As in Joplin and Memphis, life in Western Massachusetts can change in an instant.
A series of fast-moving tornadoes carrying winds of over 90 mph Wednesday gave Western Massachusetts residents a terrifying glimpse of what their Midwestern neighbors have been experiencing last month.
And as it was in Joplin and Memphis; Raleigh and Tuscaloosa; along the Missouri and the Mississippi, everything changed in a minute.
One minute the clouds darken and the radio waves crackle with storm warnings. One minute faculty and staff at the University of Massachusetts in Amherst are told to descend to the lowest point in their buildings; the next minute, the cloud is spotted over the Connecticut River in Springfield. People who never gave a thought to what they might do in a tornado are trying to remember whether it is safer in the bathtub or the basement.

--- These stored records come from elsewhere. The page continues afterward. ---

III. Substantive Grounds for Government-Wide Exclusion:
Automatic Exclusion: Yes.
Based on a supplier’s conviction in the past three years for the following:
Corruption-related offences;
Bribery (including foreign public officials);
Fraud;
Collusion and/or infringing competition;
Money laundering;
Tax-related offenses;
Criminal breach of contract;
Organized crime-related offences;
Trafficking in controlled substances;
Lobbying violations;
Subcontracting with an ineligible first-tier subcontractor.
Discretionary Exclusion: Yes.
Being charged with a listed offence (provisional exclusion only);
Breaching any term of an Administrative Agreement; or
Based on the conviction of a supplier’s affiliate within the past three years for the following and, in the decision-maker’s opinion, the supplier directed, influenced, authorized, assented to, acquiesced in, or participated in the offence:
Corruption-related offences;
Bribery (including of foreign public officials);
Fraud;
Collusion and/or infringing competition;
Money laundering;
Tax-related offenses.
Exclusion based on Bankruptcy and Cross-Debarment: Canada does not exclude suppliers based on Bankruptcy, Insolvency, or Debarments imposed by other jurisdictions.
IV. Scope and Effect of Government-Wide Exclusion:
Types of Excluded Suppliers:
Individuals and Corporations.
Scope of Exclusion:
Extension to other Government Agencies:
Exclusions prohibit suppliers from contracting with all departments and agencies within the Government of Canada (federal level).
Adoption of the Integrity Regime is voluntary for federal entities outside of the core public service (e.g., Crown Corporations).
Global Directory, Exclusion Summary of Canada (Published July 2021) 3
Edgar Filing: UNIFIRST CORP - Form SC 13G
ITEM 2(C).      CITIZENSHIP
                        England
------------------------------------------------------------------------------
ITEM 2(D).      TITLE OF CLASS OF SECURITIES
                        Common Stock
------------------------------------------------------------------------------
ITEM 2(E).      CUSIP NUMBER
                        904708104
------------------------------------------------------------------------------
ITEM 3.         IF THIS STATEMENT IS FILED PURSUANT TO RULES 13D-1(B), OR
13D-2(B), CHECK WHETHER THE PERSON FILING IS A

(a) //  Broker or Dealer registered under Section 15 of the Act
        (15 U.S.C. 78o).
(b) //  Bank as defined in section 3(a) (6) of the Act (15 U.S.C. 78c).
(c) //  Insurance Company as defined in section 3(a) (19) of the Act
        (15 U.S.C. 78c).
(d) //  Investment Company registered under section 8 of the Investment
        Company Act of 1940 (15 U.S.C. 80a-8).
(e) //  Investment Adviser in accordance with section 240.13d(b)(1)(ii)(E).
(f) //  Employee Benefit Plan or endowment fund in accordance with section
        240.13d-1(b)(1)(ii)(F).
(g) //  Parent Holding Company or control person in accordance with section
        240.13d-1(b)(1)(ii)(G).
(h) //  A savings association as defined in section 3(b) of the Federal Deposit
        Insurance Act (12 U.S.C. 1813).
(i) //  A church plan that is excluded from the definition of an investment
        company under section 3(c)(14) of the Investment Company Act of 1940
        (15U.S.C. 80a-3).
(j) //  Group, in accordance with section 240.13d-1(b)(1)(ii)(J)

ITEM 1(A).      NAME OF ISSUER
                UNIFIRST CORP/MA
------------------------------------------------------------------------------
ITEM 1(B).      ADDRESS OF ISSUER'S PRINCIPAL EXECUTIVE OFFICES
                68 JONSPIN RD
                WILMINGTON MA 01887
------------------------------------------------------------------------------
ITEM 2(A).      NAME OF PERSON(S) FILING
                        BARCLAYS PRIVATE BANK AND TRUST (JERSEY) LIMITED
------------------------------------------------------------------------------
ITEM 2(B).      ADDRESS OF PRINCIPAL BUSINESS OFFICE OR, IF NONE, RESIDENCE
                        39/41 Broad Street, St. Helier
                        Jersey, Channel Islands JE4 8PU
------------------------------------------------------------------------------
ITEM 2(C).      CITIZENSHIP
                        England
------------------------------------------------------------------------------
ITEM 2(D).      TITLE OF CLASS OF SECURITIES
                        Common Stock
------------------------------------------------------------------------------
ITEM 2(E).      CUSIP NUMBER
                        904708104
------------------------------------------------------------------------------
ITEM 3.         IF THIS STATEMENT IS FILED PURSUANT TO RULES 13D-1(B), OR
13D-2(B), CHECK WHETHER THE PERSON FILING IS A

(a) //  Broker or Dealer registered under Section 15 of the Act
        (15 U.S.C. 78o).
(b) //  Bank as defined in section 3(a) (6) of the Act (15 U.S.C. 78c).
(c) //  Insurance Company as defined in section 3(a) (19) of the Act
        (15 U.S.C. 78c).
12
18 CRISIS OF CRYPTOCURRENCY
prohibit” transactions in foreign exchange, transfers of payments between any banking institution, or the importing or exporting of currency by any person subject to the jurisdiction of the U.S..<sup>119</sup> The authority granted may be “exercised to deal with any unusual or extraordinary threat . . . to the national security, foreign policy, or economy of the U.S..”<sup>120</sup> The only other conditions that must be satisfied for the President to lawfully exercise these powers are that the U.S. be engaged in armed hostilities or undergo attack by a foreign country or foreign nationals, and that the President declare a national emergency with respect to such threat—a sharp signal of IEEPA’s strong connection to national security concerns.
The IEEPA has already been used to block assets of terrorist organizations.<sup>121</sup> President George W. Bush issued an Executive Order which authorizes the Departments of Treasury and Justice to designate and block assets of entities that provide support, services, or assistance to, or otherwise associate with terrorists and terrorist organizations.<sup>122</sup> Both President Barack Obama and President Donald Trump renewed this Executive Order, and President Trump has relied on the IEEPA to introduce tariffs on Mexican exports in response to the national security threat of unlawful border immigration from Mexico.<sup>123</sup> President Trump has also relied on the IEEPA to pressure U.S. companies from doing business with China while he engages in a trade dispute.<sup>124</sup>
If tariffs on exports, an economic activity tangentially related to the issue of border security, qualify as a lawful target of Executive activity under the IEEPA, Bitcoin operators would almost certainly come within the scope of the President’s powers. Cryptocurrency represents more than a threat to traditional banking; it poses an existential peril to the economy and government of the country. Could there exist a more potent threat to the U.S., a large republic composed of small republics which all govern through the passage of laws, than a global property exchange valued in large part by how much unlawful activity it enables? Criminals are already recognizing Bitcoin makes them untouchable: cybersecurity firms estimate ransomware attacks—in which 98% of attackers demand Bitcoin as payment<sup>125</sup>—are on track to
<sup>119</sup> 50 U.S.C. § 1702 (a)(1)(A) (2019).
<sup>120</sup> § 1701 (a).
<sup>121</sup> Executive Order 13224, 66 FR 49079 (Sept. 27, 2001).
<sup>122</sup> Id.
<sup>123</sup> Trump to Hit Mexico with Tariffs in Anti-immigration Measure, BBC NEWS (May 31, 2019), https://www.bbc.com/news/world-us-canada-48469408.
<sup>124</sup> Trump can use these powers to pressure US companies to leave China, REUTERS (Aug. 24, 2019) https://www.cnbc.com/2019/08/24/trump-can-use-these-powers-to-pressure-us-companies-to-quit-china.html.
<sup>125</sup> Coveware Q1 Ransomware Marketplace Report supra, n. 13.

Meanwhile a tractor-trailer on the Memorial Bridge is suddenly overturned. A community center is minus a roof and the MassMutual Center, which last week hosted a college graduation, is now settling evacuees from the entire South End of the city. A tree that once sheltered a backyard pool is now in the pool. A grill has been tossed from one yard to another as if it were a feather. Power lines and downed limbs are everywhere.
In a minute.
And in the next minutes comes the response. Police and fire stations empty into the streets as emergency workers call their families to say that no one will be home for dinner anytime soon. The newsroom hums with a frenzy as reporters and photographers are sent throughout the city to record the first-hand accounts of people who never expected to see a journalist in their living room, but who never expected to see a tree limb there either. Editors directing the coverage from the city room listen to the street names over the police scanner wondering if their house might have been hit by the funnel cloud and frantically call to check on loved ones.
Meanwhile civilian attention turns to the Internet, the television, the radio, and the cell phone, all of which suddenly seem maddeningly slow. Friends and family are checked on and checked off. Adrenaline rises, then falls, then rises again as the disembodied voice on the scanner says that another touchdown could come within minutes.
Minutes.
And with a journalist’s precision, we mourn the one known fatality, the injuries and the damages which are still being tallied. Tornado strength is measured on an F-scale from F-0 to F-5. We won’t know for days the category of Wednesday’s tornadoes but already it was sufficient for Gov. Deval L. Patrick to declare a state of emergency and call up 1,000 National Guard troops. And we can only try to comprehend what Joplin’s enhanced F-5 tornado – killing more than 125 people and injuring 900 others – must have been like. In Joplin, homes are gone forever, furniture and photographs are scattered for miles. People start picking up the pieces and amazingly most say how lucky they feel.
Their life has changed in a minute, and their recovery will last for years. Some of our neighbors will also doubtless need our help and understanding as they cope with their injuries, property loss and psychological damage.
We are grateful, we sympathize, and we reach out to our neighbors, amid the realization that everything can change in a minute.